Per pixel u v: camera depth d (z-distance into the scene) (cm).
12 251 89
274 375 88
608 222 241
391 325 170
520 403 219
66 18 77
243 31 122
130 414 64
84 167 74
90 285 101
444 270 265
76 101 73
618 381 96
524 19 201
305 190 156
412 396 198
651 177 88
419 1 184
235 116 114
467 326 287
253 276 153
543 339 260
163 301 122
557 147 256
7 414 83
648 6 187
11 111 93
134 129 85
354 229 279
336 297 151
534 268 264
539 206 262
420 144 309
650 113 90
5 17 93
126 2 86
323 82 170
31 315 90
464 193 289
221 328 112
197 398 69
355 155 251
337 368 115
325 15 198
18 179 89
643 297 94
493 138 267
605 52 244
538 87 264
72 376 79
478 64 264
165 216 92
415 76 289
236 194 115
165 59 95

**Exercise brief**
Set down all of the data above, word for word.

**Finished task**
Per pixel u v: camera depth d (z-distance into the scene) (cm).
12 251 89
274 375 88
608 222 241
391 325 170
520 403 219
66 18 77
243 31 122
130 414 64
84 167 74
90 285 101
444 270 265
76 101 73
618 381 96
524 19 201
305 190 156
412 396 198
651 177 88
419 1 184
235 116 114
467 326 287
253 276 153
543 339 260
163 301 122
557 147 256
7 414 83
648 6 187
11 111 93
134 129 85
354 229 279
336 297 151
534 268 264
539 206 262
420 144 309
650 113 90
5 17 93
126 2 86
323 82 170
31 315 90
464 193 289
221 328 112
197 398 69
355 155 251
337 368 115
325 15 198
18 179 89
643 297 94
493 138 267
605 52 244
538 87 264
72 376 79
478 64 264
165 216 92
415 76 289
236 194 115
165 59 95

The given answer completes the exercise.